Use EPSG:3857 when you display data on a web map, build raster tiles, or need a coordinate system that aligns with Google/Bing/OSM imagery. Avoid it for area calculations, geodesic distance, or anything outside ±85° latitude.
Common use cases
- Tile servers (XYZ, TMS, vector tiles)
- Aligning data with Google Maps / OSM basemaps
- Web GIS rendering with Leaflet, OpenLayers, MapLibre
- Quick visualisation when accuracy of distance/area is not required
Example coordinates
| Place | X / Lon | Y / Lat |
|---|---|---|
| Eiffel Tower, Paris | 255470 | 6250983 |
| Sydney Opera House | 16832023 | -4009379 |
Common transformations from EPSG:3857
- EPSG:3857 → EPSG:4326WGS 84 / Pseudo-Mercator → WGS 84
- EPSG:3857 → EPSG:3395WGS 84 / Pseudo-Mercator → WGS 84 / World Mercator
- EPSG:3857 → EPSG:4978WGS 84 / Pseudo-Mercator → WGS 84
- EPSG:3857 → EPSG:7789WGS 84 / Pseudo-Mercator → ITRF2014
- EPSG:3857 → EPSG:4267WGS 84 / Pseudo-Mercator → NAD27
- EPSG:3857 → EPSG:4269WGS 84 / Pseudo-Mercator → NAD83
- EPSG:3857 → EPSG:6318WGS 84 / Pseudo-Mercator → NAD83(2011)
- EPSG:3857 → EPSG:4322WGS 84 / Pseudo-Mercator → WGS 72
- EPSG:3857 → EPSG:26910WGS 84 / Pseudo-Mercator → NAD83 / UTM zone 10N
- EPSG:3857 → EPSG:26911WGS 84 / Pseudo-Mercator → NAD83 / UTM zone 11N
- EPSG:3857 → EPSG:26912WGS 84 / Pseudo-Mercator → NAD83 / UTM zone 12N
- EPSG:3857 → EPSG:26913WGS 84 / Pseudo-Mercator → NAD83 / UTM zone 13N
Frequently asked questions
- Is EPSG:3857 the same as Google Mercator?
- Yes.

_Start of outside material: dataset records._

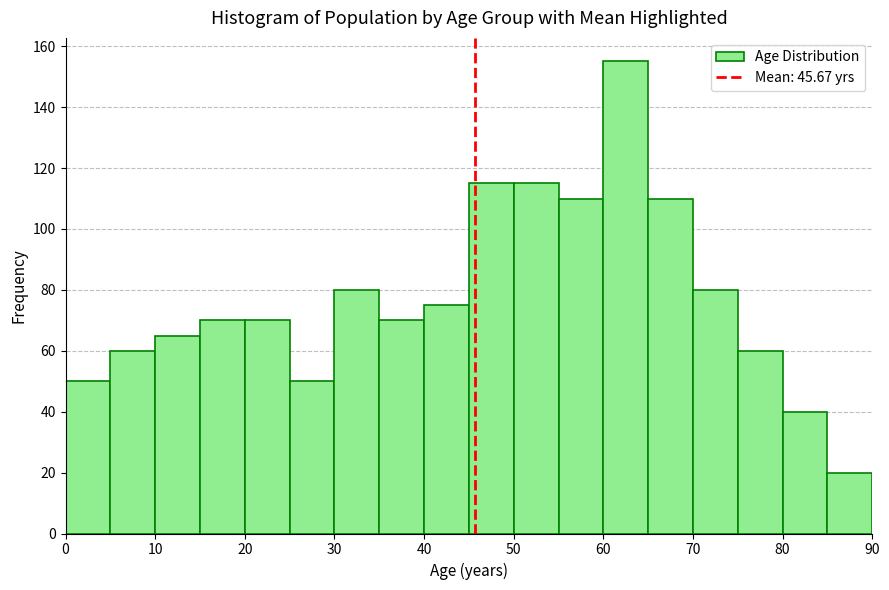

Reading left to right, transcribe this chart: for each bar, give the range it covers on the x-axis and its height. The values are not printed on the chart, so give them approximately, as read against the axis.

0 to 5: 50
5 to 10: 60
10 to 15: 66
15 to 20: 70
20 to 25: 70
25 to 30: 50
30 to 35: 80
35 to 40: 70
40 to 45: 76
45 to 50: 116
50 to 55: 116
55 to 60: 110
60 to 65: 156
65 to 70: 110
70 to 75: 80
75 to 80: 60
80 to 85: 40
85 to 90: 20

EPSG:3857 superseded the unofficial EPSG:900913 ('Google' upside down) and is the canonical code for the projection used by Google Maps, Bing Maps and OpenStreetMap.
- Why doesn't Web Mercator work above 85° latitude?
- Mercator scaling approaches infinity at the poles. Web Mercator clips to ±85.05112878° so that the world fits in a square tile pyramid.
- Can I measure distances in EPSG:3857?
- Not reliably. Linear metres in Web Mercator are only accurate near the equator. For distance, use a local equal-distance projection or compute on the WGS 84 ellipsoid.
- What is the proj4 string for EPSG:3857?
- The proj4 definition for EPSG:3857 is: +proj=merc +a=6378137 +b=6378137 +lat_ts=0 +lon_0=0 +x_0=0 +y_0=0 +k=1 +units=m +nadgrids=@null +wktext +no_defs +type=crs
- Where is EPSG:3857 used?
- EPSG:3857 (WGS 84 / Pseudo-Mercator) is defined for the area: World - 85°S to 85°N.